# Activity:
Would you copy every record exactly as it stands and drop the pictures?

[[ Source material open ]]

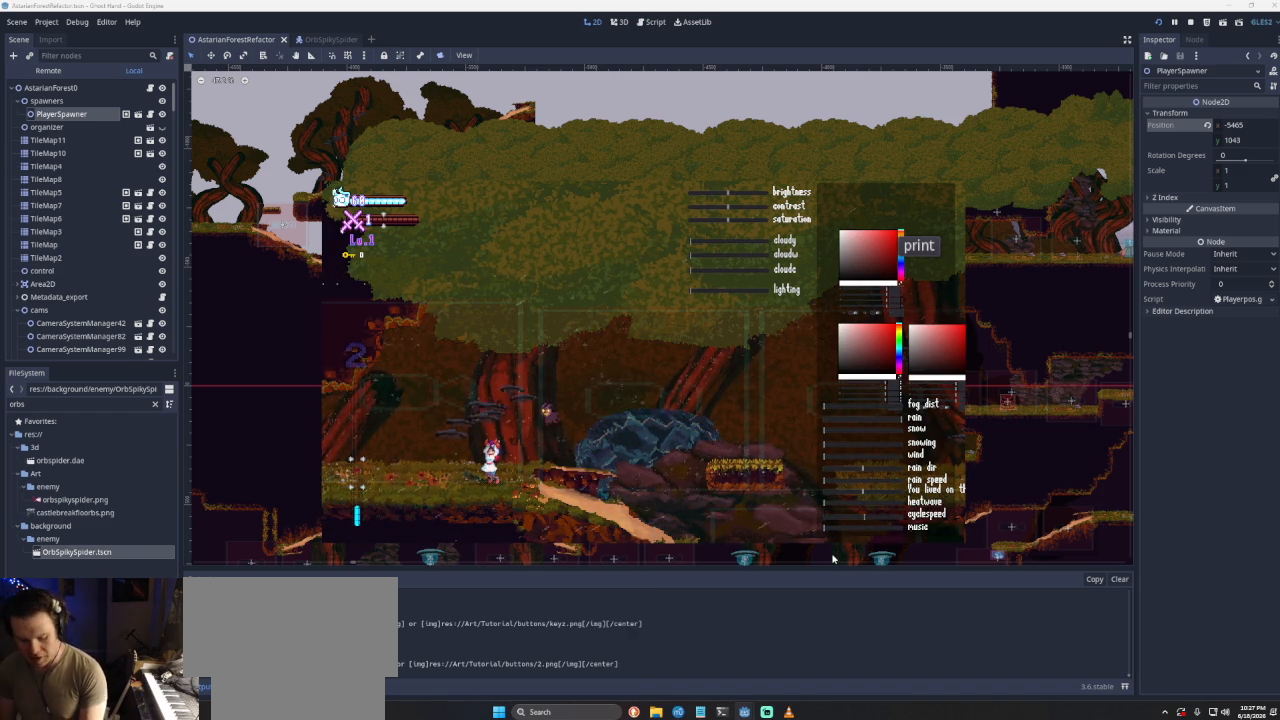
Gameplay with a controller (PlayStation layout); each line is a JSON object with the inputs held at the frame after it. "events" lists button and stick changes between this image and that frame as [ms after this image, input, new state], when the widget could be followed in between.
{"buttons": [], "left_stick": "right", "right_stick": "center", "events": [[33, "left_stick", "right"]]}
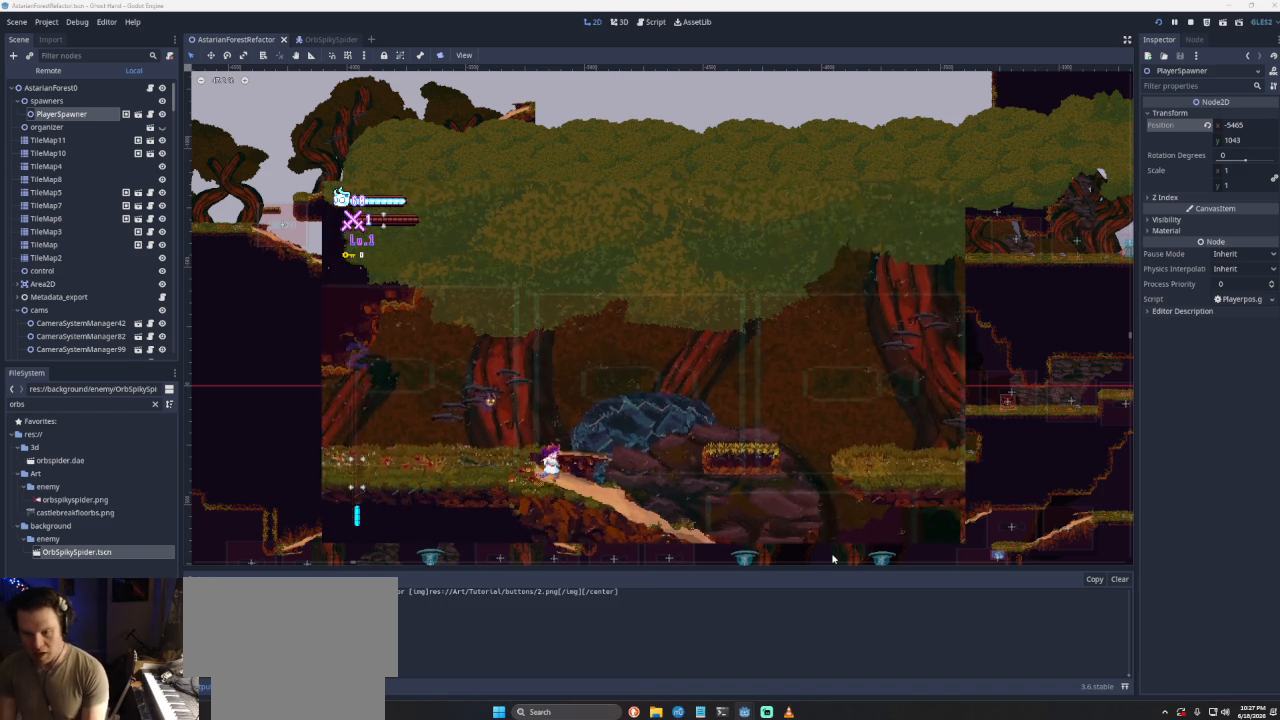
{"buttons": [], "left_stick": "right", "right_stick": "center", "events": []}
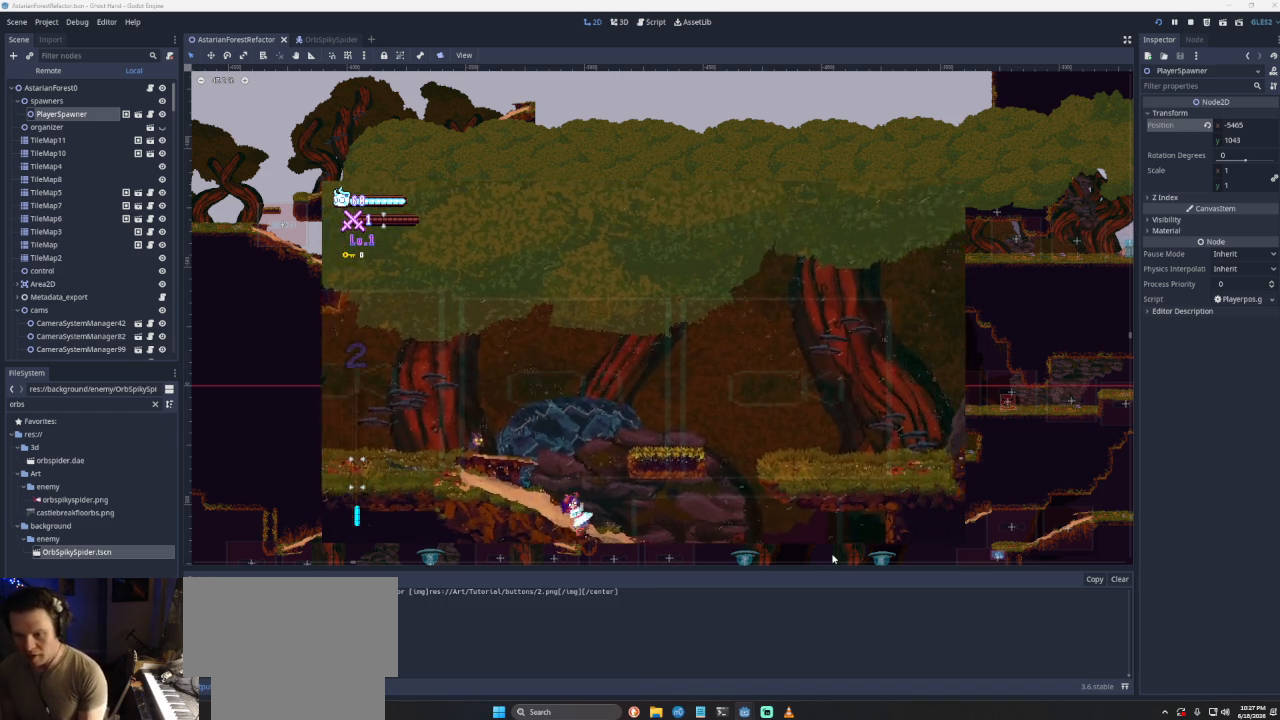
{"buttons": [], "left_stick": "right", "right_stick": "center", "events": []}
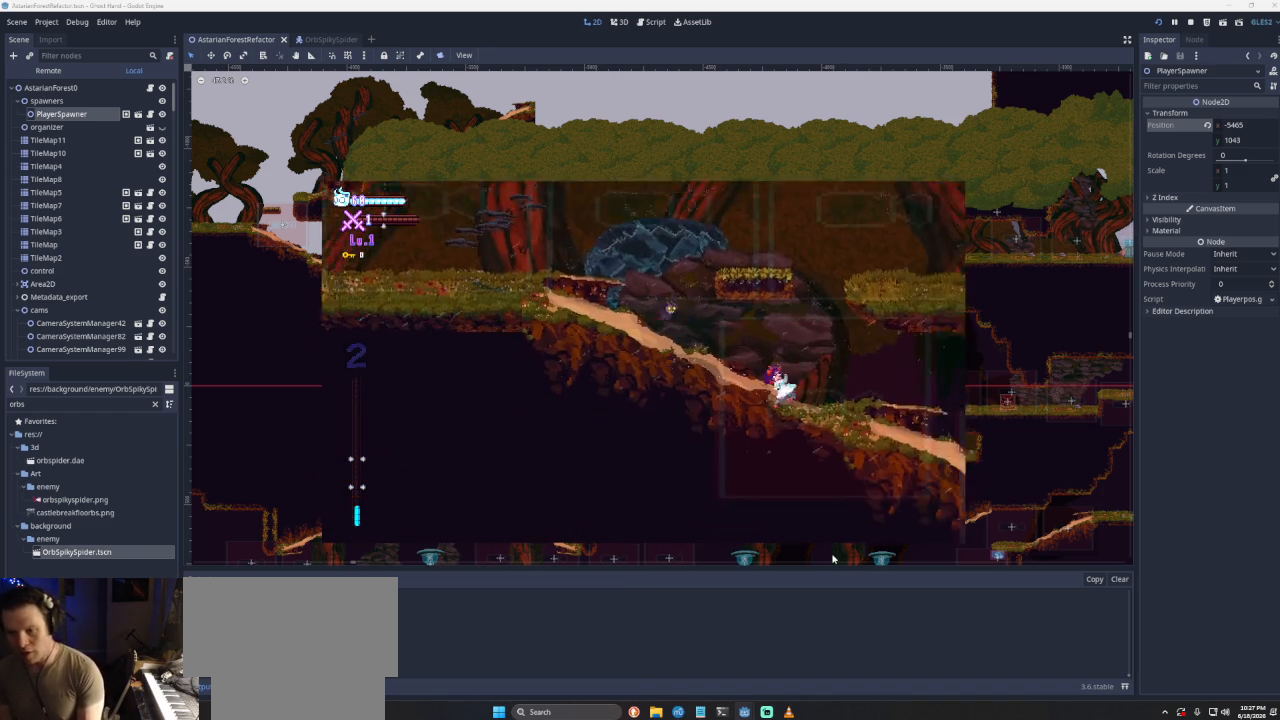
{"buttons": [], "left_stick": "right", "right_stick": "center", "events": []}
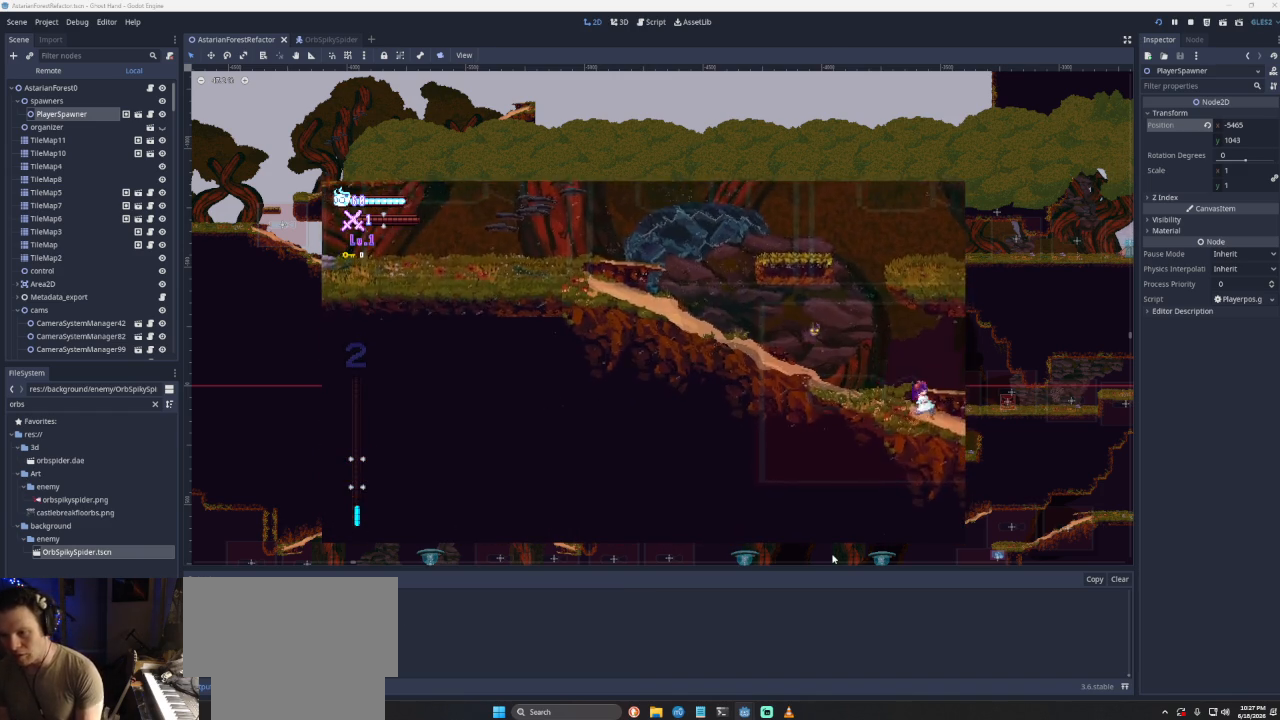
{"buttons": [], "left_stick": "right", "right_stick": "center", "events": []}
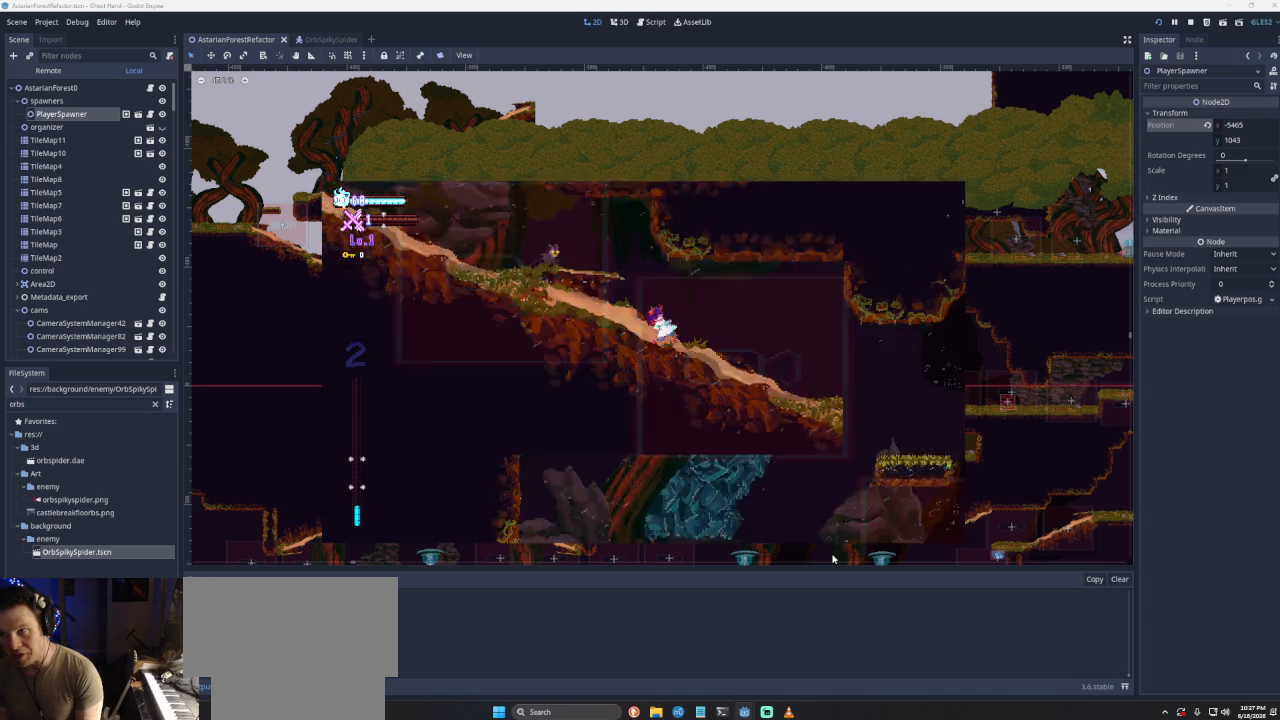
{"buttons": [], "left_stick": "right", "right_stick": "center", "events": []}
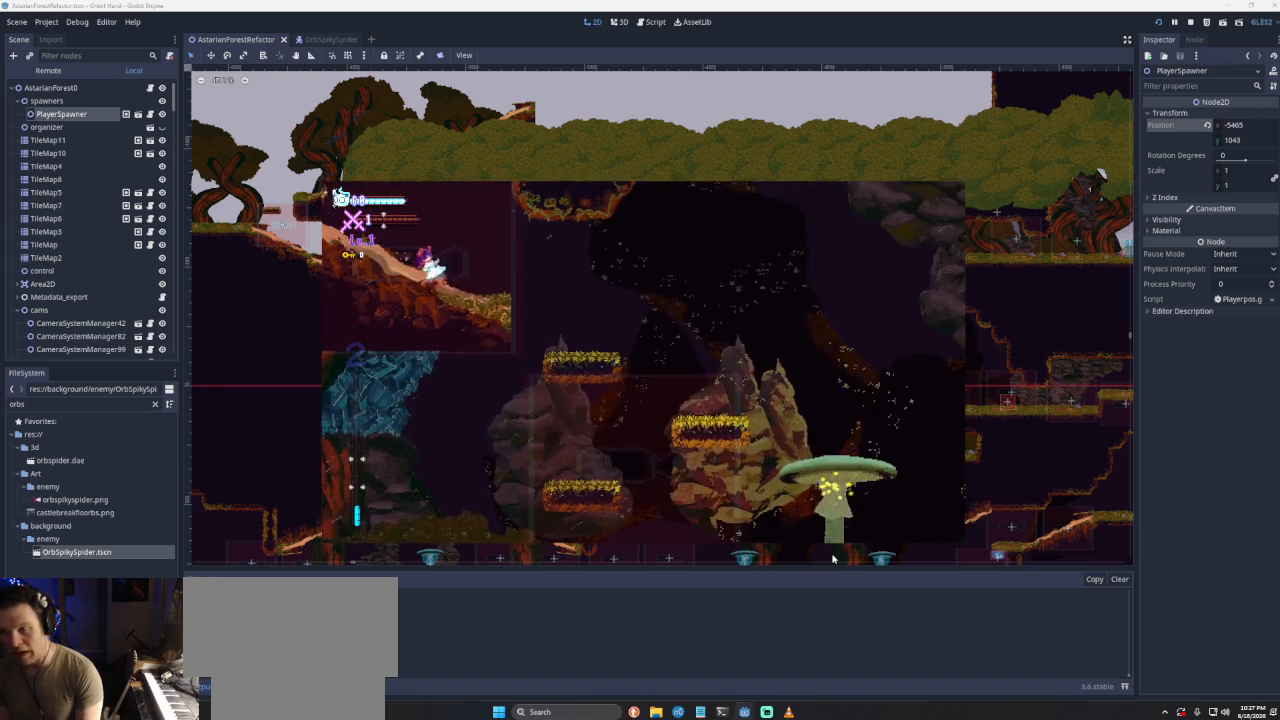
{"buttons": [], "left_stick": "right", "right_stick": "center", "events": [[233, "CROSS", "down"], [467, "CROSS", "up"]]}
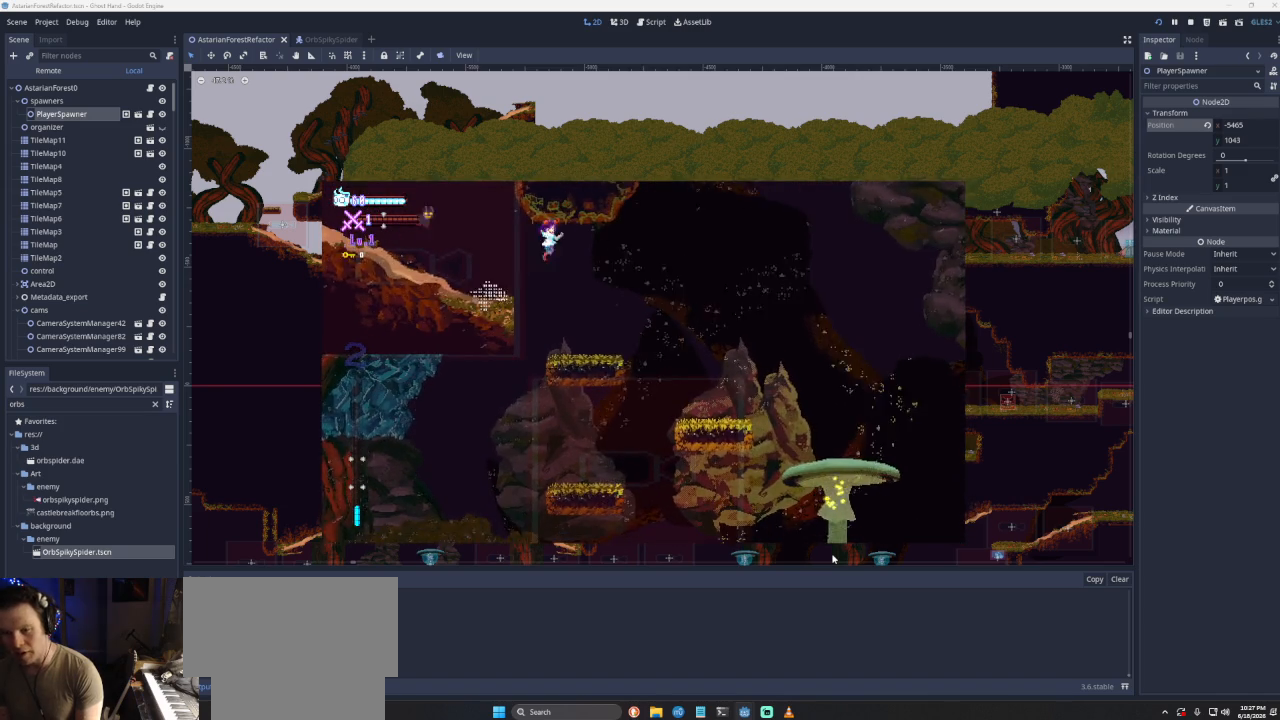
{"buttons": [], "left_stick": "right", "right_stick": "center", "events": []}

[[ Source material closed ]]

# Task solution:
Gameplay with a controller (PlayStation layout); each line is a JSON object with the inputs held at the frame after it. "events" lists button and stick changes between this image and that frame as [ms after this image, input, new state], when the widget could be followed in between.
{"buttons": [], "left_stick": "right", "right_stick": "center", "events": [[33, "left_stick", "right"]]}
{"buttons": [], "left_stick": "right", "right_stick": "center", "events": []}
{"buttons": [], "left_stick": "right", "right_stick": "center", "events": []}
{"buttons": [], "left_stick": "right", "right_stick": "center", "events": []}
{"buttons": [], "left_stick": "right", "right_stick": "center", "events": []}
{"buttons": [], "left_stick": "right", "right_stick": "center", "events": []}
{"buttons": [], "left_stick": "right", "right_stick": "center", "events": [[233, "CROSS", "down"], [467, "CROSS", "up"]]}
{"buttons": [], "left_stick": "right", "right_stick": "center", "events": []}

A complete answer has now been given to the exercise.